Accurate estimation of conditional categorical probability distributions using Hierarchical Dirichlet Processes.
This Java library estimates conditional probabilities like p(Y | X1, X2, ..., Xm) for categorical variables. It was built for parameter estimation in Bayesian Network classifiers, but it is generic: anywhere you need to estimate a conditional probability table from data, this library can help — and it will do a better job than simply counting frequencies.
Suppose you want to estimate the probability of a heart attack given a patient's weight and height. You have a small dataset:
| Heart attack? | Weight | Height |
|---|---|---|
| yes | heavy | tall |
| no | light | short |
| no | heavy | med |
| yes | heavy | short |
| ... | ... | ... |
The naive approach is to count: out of all the "heavy & tall" patients, how many had a heart attack? Divide, and you've got your probability.
This works great when you have thousands of examples for every combination of weight and height. But in practice, you often don't. Some combinations might appear only once or twice in your dataset — or not at all. What's the probability of a heart attack for a "light & tall" patient if you've never seen one?
The naive estimator would say "I don't know" (0/0) or give you an absurdly confident answer based on a single example (1/1 = 100%!). This is a real problem in machine learning, especially for classifiers that need probability estimates for every possible combination of feature values.
The traditional fix is called Laplace smoothing (or m-estimation): you pretend you've seen a few extra fake observations spread evenly across all categories. This pulls extreme estimates toward the middle. For instance, instead of 1/1 = 100%, you might get (1+1)/(1+2) = 67%.
But how many fake observations should you add? Too few, and rare combinations still get wild estimates. Too many, and you wash out real patterns in your data. The answer depends on how much data you have, how many categories there are, and how similar different parts of your data are — and it's different for every node in your probability table.

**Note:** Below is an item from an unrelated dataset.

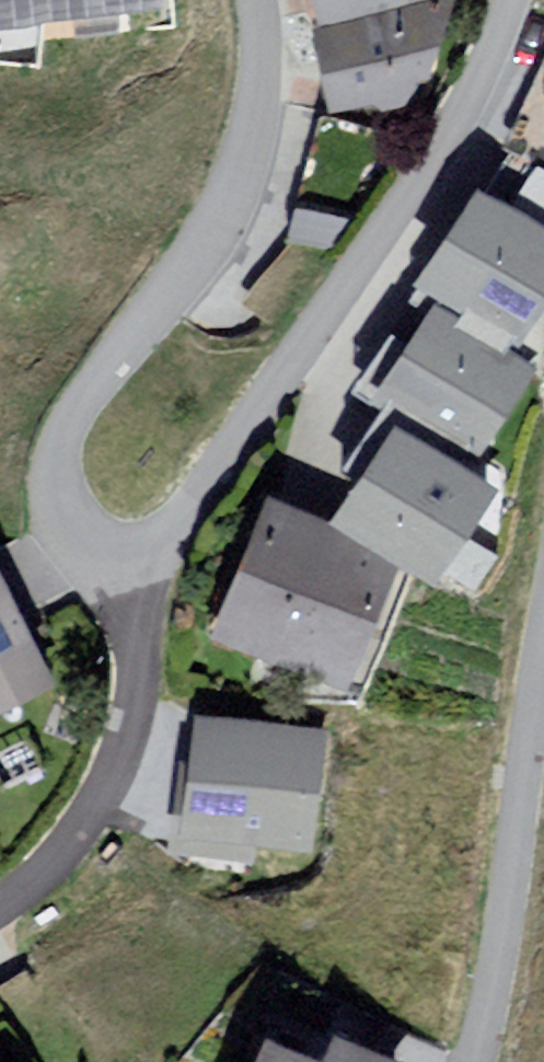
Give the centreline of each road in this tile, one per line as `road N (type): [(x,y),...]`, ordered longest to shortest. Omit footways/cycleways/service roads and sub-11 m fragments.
road 1 (residential): [(253,0),(258,102),(214,238),(78,423),(58,466),(74,524),(108,547),(162,539)]
road 2 (residential): [(162,539),(441,152),(498,45),(511,0)]
road 3 (residential): [(162,539),(143,693),(107,808),(27,907),(0,922)]
road 4 (residential): [(543,641),(477,1061)]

This is the problem HDP solves. Instead of picking a single smoothing strength, the Hierarchical Dirichlet Process learns the right amount of smoothing from the data itself, and it does so differently at different levels of the model. Where data is plentiful, it trusts the counts. Where data is scarce, it borrows strength from related, more populated categories.
Here's the clever part. Consider estimating p(heart attack | weight, height). The HDP builds a tree:
root: p(heart attack)
/ \
p(heart attack | heavy) p(heart attack | light)
/ | \ / | \
...tall ...med ...short ...tall ...med ...short
- At the leaves, you have specific estimates like p(heart attack | heavy & tall).

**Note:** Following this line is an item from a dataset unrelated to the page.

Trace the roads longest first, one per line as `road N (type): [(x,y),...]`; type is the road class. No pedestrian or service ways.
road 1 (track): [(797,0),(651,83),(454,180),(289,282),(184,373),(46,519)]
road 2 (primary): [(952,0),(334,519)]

- At intermediate nodes, you have partially conditioned estimates like p(heart attack | heavy).
- At the root, you have the overall base rate p(heart attack).

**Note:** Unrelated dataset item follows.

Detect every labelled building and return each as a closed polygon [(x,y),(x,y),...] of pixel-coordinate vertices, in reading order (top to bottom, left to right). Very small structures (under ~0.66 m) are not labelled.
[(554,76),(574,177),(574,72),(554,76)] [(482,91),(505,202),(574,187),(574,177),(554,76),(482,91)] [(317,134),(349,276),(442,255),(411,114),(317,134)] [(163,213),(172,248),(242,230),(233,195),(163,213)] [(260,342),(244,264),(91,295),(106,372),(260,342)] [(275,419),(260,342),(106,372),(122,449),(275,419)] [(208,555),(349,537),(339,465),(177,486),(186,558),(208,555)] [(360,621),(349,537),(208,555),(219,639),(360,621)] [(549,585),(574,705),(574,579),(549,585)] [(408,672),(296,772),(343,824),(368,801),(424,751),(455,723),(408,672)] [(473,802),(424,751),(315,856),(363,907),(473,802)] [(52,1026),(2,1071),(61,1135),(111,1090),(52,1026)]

The HDP smooths each level toward its parent. So p(heart attack | heavy & tall) is pulled toward p(heart attack | heavy), which is itself pulled toward the base rate p(heart attack). How much pulling happens depends on how much data is available at each level — and this is learned automatically.
Why is this better than a flat smoother? Because the hierarchy lets related estimates help each other. If you have very few "heavy & tall" patients but many "heavy" patients overall, the estimate for "heavy & tall" borrows heavily from the "heavy" average. Meanwhile, "heavy & short" might have plenty of data and barely borrow at all. A flat smoother like Laplace can't make this distinction — it smooths everything by the same amount.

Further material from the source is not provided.